> SUPPLIED DATA:
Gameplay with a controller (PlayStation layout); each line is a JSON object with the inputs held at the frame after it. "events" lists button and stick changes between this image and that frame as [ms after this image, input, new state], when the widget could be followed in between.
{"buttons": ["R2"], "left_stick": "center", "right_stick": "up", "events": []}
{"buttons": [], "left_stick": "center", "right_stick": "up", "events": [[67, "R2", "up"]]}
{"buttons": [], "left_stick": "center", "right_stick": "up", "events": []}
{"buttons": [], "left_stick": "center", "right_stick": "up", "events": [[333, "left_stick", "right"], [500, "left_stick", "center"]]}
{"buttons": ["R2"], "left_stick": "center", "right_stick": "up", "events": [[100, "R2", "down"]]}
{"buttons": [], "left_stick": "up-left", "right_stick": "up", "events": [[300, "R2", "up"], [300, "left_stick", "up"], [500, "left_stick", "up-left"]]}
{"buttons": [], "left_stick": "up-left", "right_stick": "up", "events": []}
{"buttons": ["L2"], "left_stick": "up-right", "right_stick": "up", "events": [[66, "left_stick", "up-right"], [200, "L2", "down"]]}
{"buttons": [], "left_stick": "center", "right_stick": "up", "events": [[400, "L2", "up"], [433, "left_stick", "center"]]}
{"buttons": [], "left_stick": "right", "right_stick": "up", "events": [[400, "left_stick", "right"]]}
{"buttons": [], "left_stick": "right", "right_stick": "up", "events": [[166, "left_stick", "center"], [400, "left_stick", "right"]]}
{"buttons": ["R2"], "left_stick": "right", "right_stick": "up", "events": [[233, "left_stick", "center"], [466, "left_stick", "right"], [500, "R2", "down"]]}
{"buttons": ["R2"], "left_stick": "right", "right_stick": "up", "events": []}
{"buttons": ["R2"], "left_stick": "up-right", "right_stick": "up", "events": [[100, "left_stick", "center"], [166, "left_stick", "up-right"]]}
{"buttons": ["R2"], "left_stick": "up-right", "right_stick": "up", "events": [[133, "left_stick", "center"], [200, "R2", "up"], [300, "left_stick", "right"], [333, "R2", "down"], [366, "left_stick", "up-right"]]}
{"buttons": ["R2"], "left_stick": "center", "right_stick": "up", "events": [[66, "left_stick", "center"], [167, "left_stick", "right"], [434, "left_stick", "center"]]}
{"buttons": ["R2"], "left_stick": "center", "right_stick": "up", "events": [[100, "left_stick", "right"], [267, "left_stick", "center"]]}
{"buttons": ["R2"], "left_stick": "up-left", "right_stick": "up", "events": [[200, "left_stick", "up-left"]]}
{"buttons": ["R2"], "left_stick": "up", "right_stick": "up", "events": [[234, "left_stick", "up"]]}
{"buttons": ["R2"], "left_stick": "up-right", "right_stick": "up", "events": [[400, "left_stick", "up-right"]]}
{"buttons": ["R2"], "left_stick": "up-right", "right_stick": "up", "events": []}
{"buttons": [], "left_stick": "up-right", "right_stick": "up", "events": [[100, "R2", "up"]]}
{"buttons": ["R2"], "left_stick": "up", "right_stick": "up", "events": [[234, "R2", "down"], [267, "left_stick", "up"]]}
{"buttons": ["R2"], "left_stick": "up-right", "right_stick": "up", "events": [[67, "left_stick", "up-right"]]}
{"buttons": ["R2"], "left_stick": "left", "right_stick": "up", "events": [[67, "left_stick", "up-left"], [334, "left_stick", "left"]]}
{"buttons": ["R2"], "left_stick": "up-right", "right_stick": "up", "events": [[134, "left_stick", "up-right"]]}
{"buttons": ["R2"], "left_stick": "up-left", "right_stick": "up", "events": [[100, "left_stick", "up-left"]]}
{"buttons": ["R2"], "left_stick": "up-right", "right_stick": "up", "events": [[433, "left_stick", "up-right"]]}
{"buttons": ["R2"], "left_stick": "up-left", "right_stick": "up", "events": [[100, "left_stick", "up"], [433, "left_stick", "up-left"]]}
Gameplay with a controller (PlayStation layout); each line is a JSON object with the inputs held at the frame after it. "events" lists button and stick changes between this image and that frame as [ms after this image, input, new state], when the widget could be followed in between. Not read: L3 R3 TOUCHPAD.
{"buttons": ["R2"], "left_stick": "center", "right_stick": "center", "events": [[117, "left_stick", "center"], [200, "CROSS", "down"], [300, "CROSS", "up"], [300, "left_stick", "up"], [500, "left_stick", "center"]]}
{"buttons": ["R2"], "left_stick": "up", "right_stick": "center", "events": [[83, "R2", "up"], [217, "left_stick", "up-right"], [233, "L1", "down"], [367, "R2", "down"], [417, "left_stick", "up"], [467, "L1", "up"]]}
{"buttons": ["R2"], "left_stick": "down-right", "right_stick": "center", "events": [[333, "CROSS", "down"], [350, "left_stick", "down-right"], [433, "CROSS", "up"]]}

> YOUR TASK: Copy out, from the listing above, every line that contains the string "CROSS".

> ANSWER FOR THIS EXERCISE:
{"buttons": ["R2"], "left_stick": "center", "right_stick": "center", "events": [[117, "left_stick", "center"], [200, "CROSS", "down"], [300, "CROSS", "up"], [300, "left_stick", "up"], [500, "left_stick", "center"]]}
{"buttons": ["R2"], "left_stick": "down-right", "right_stick": "center", "events": [[333, "CROSS", "down"], [350, "left_stick", "down-right"], [433, "CROSS", "up"]]}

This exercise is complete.